◆ **SELECTED PASSAGE**
- Scottish Government Scottish Cabinet
- Style: Cabinet Secretary (within parliament); Housing Secretary (informal); Scottish Housing Secretary (outwith Scotland);
- Member of: Scottish Parliament; Scottish Cabinet;
- Reports to: Scottish Parliament; First Minister;
- Seat: Edinburgh
- Appointer: First Minister; (following approval from Scottish Parliament);
- Inaugural holder: Màiri McAllan
- Formation: 11 June 2025
- Salary: £126,452 per annum (2024) (including £72,196 MSP salary)
- Website: www.gov.scot

= Cabinet Secretary for Housing (Scotland) =

Cabinet position in the Scottish Government

The Cabinet Secretary for Housing was a cabinet position in the Scottish Government. The first and only Cabinet Secretary for Housing was Màiri McAllan who served from 11 June 2025 to 20 May 2026. The position was abolished and merged into the Cabinet Secretary for Social Justice and Housing in the Second Swinney government, following the 2026 Scottish Parliament election, as part of a "slimmed down cabinet".

==History==
On 15 May 2024, the Scottish Government declared a "housing emergency". This pre-empted a vote in parliament, which the government would likely have lost, on a Scottish Labour motion calling on them to adopt this position. This motion passed later that day. Several councils had already declared a housing emergency, including Edinburgh City Council and Glasgow City Council (both in November 2023).

◆ **APPLY WHAT YOU READ**
a: Based on the article on the housing secretary post, decide whether each statement agrees with it: (i) Màiri McAllan was the only person to hold the position; (ii) the Scottish Government declared a housing emergency in November 2023; (iii) the position's seat is Glasgow. For each, answer yes or no and quote the deciding words.
b: Rewrite the article on the housing secretary post, starting with "- Scottish Government" and going on through "(including £72,196 MSP salary)", changing "First Minister" to "head of the Scottish Government".
The listing has no connection to the article on the housing secretary post.

◆ **DATA PROVIDED**
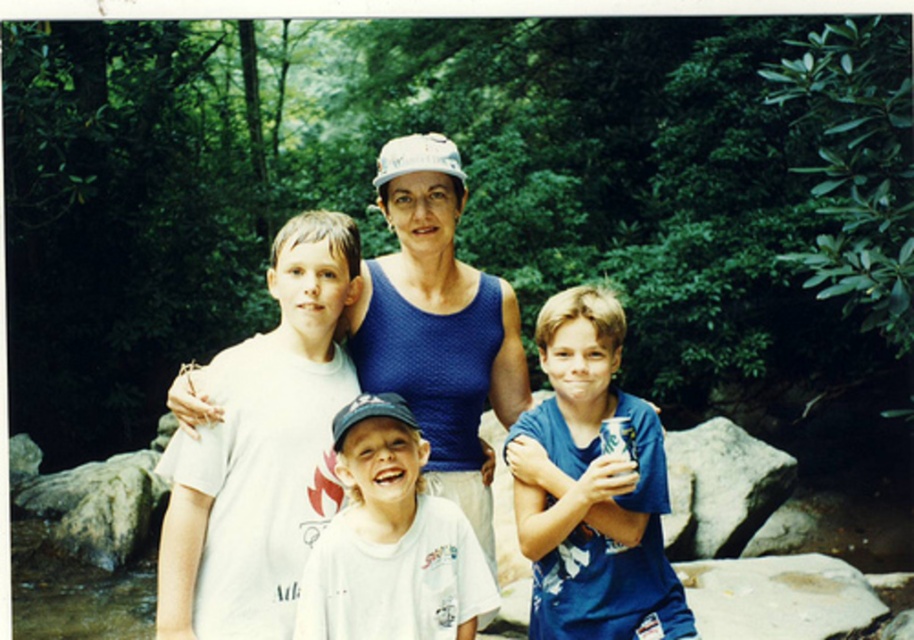
Between point (310, 285) and point (779, 486), which one is positioned behind?

The point (779, 486) is more distant.

Can you confirm if white cotton t-shirt at center is wider than gray rock at right?

No.

Identify the location of white cotton t-shirt at center. (261, 451).

Between white cotton shirt at center and gray rock at right, which one is positioned lower?

gray rock at right is below.

In the scene shown: Can you confirm if white cotton shirt at center is wider than gray rock at right?

Incorrect, white cotton shirt at center's width does not surpass gray rock at right's.

At what (x,y) coordinates should I click in order to perform the action: click on white cotton shirt at center. Please return your answer as a coordinate pair (x, y). The height and width of the screenshot is (640, 914). Looking at the image, I should click on (391, 541).

Which is behind, point (194, 572) or point (444, 531)?

Point (444, 531)

Between white cotton t-shirt at center and white cotton shirt at center, which one is positioned lower?

white cotton shirt at center is lower down.

Where is `white cotton t-shirt at center`? white cotton t-shirt at center is located at coordinates (261, 451).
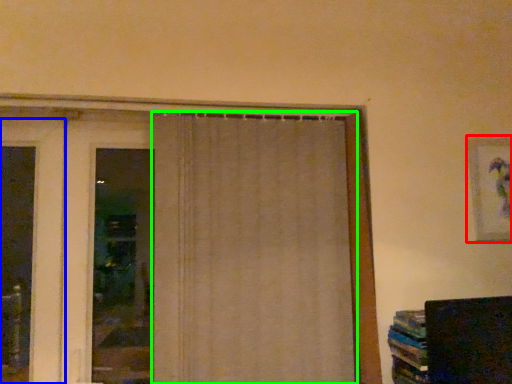
Question: Estimate the real-world distances between objects in this image. Which object is farther from picture frame (highlighted by a red box), door (highlighted by a blue box) or curtain (highlighted by a green box)?

Choices:
 (A) door
 (B) curtain

Answer: (A)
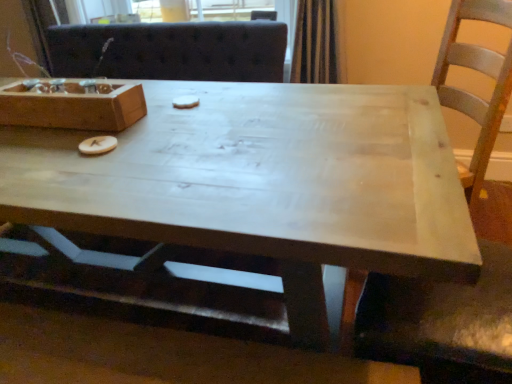
Question: Considering the positions of white matte cookie at center, the first food when ordered from right to left, and wooden letter at center, which appears as the first food when viewed from the left, in the image, is white matte cookie at center, the first food when ordered from right to left, bigger or smaller than wooden letter at center, which appears as the first food when viewed from the left,?

Choices:
 (A) small
 (B) big

Answer: (A)

Question: In the image, is white matte cookie at center, which is the first food from back to front, positioned in front of or behind wooden letter at center, arranged as the first food when ordered from the bottom?

Choices:
 (A) front
 (B) behind

Answer: (B)

Question: Which object is the closest to the light wood coffee table at center?

Choices:
 (A) wooden box at upper left
 (B) white matte cookie at center, which is the 2th food in left-to-right order
 (C) wooden letter at center, arranged as the first food when ordered from the bottom

Answer: (A)

Question: Estimate the real-world distances between objects in this image. Which object is farther from the white matte cookie at center, the first food when ordered from right to left?

Choices:
 (A) wooden box at upper left
 (B) wooden letter at center, which appears as the first food when viewed from the front
 (C) light wood coffee table at center

Answer: (C)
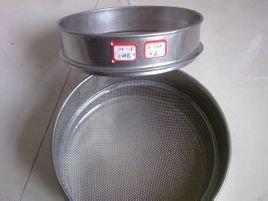
Locate an element on the screen. metal screen is located at coordinates (161, 121).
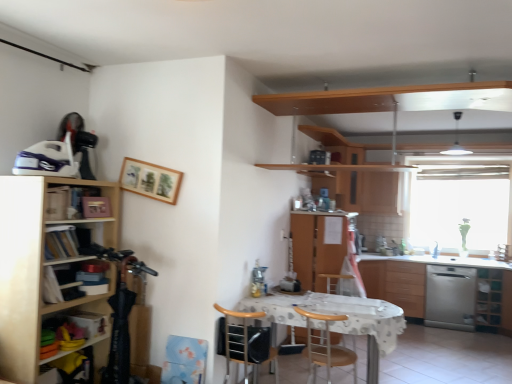
Question: Is brown wood chair at center, the 2th chair from the left, next to green glass cabinet at lower right, the second cabinet from the left?

Choices:
 (A) yes
 (B) no

Answer: (B)

Question: From the image's perspective, would you say brown wood chair at center, marked as the first chair in a right-to-left arrangement, is positioned over green glass cabinet at lower right, arranged as the 1th cabinet when viewed from the right?

Choices:
 (A) no
 (B) yes

Answer: (B)

Question: Is brown wood chair at center, marked as the first chair in a right-to-left arrangement, facing towards green glass cabinet at lower right, which appears as the 2th cabinet when viewed from the front?

Choices:
 (A) no
 (B) yes

Answer: (A)

Question: Is brown wood chair at center, marked as the first chair in a right-to-left arrangement, located outside green glass cabinet at lower right, the 2th cabinet when ordered from top to bottom?

Choices:
 (A) no
 (B) yes

Answer: (B)

Question: Considering the relative positions of brown wood chair at center, the 2th chair from the left, and green glass cabinet at lower right, arranged as the 1th cabinet when viewed from the right, in the image provided, is brown wood chair at center, the 2th chair from the left, behind green glass cabinet at lower right, arranged as the 1th cabinet when viewed from the right,?

Choices:
 (A) no
 (B) yes

Answer: (A)

Question: Looking at the image, does transparent glass window at right seem bigger or smaller compared to brown wood cabinet at right, the 3th cabinetry when ordered from front to back?

Choices:
 (A) big
 (B) small

Answer: (A)

Question: From the image's perspective, is transparent glass window at right positioned above or below brown wood cabinet at right, arranged as the third cabinetry when viewed from the left?

Choices:
 (A) above
 (B) below

Answer: (A)

Question: Do you think transparent glass window at right is within brown wood cabinet at right, marked as the 1th cabinetry in a back-to-front arrangement, or outside of it?

Choices:
 (A) outside
 (B) inside

Answer: (A)

Question: From a real-world perspective, is transparent glass window at right positioned above or below brown wood cabinet at right, the 1th cabinetry from the right?

Choices:
 (A) below
 (B) above

Answer: (B)

Question: Relative to wooden picture frame at upper center, is light wood cabinet at left, positioned as the third cabinetry in right-to-left order, in front or behind?

Choices:
 (A) behind
 (B) front

Answer: (B)

Question: From the image's perspective, is light wood cabinet at left, marked as the first cabinetry in a front-to-back arrangement, positioned above or below wooden picture frame at upper center?

Choices:
 (A) below
 (B) above

Answer: (A)

Question: Considering the positions of light wood cabinet at left, the 3th cabinetry from the back, and wooden picture frame at upper center in the image, is light wood cabinet at left, the 3th cabinetry from the back, bigger or smaller than wooden picture frame at upper center?

Choices:
 (A) small
 (B) big

Answer: (B)

Question: In terms of width, does light wood cabinet at left, marked as the first cabinetry in a front-to-back arrangement, look wider or thinner when compared to wooden picture frame at upper center?

Choices:
 (A) thin
 (B) wide

Answer: (B)

Question: Is wooden chair at center, which is counted as the 1th chair, starting from the left, in front of or behind light wood cabinet at left, which is counted as the first cabinetry, starting from the left, in the image?

Choices:
 (A) behind
 (B) front

Answer: (A)

Question: In terms of size, does wooden chair at center, which is counted as the 1th chair, starting from the left, appear bigger or smaller than light wood cabinet at left, marked as the first cabinetry in a front-to-back arrangement?

Choices:
 (A) big
 (B) small

Answer: (B)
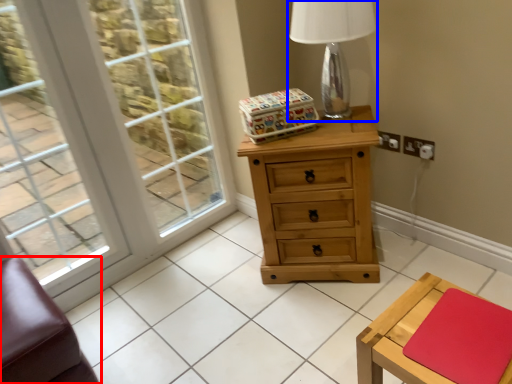
Question: Which of the following is the farthest to the observer, furniture (highlighted by a red box) or table lamp (highlighted by a blue box)?

Choices:
 (A) furniture
 (B) table lamp

Answer: (B)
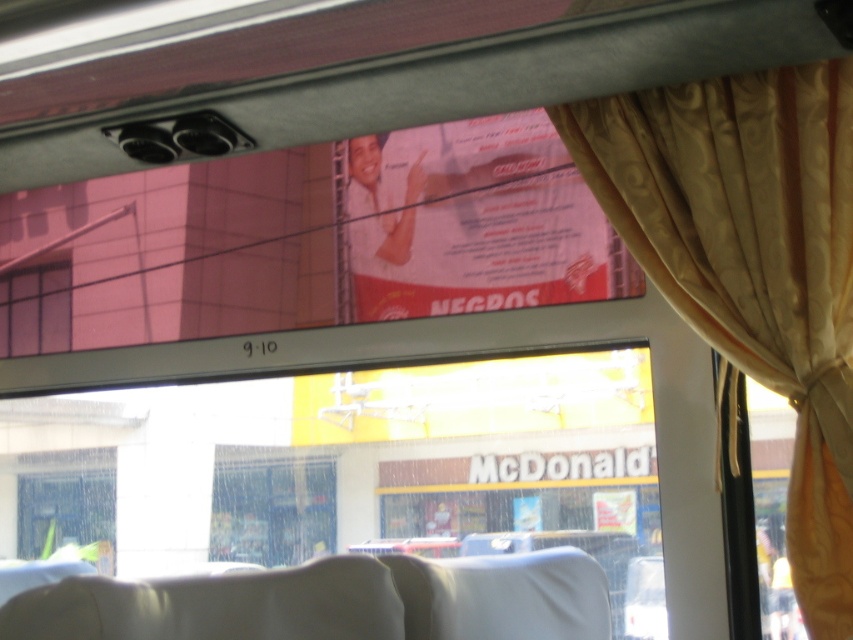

◆ **ANSWERS TO THE EXERCISE**
a:
(i) Yes: "The first and only Cabinet Secretary for Housing was Màiri McAllan"
(ii) No: "On 15 May 2024, the Scottish Government declared a "housing emergency"."
(iii) No: "Seat: Edinburgh"

b:
- Scottish Government Scottish Cabinet
- Style: Cabinet Secretary (within parliament); Housing Secretary (informal); Scottish Housing Secretary (outwith Scotland);
- Member of: Scottish Parliament; Scottish Cabinet;
- Reports to: Scottish Parliament; head of the Scottish Government;
- Seat: Edinburgh
- Appointer: head of the Scottish Government; (following approval from Scottish Parliament);
- Inaugural holder: Màiri McAllan
- Formation: 11 June 2025
- Salary: £126,452 per annum (2024) (including £72,196 MSP salary)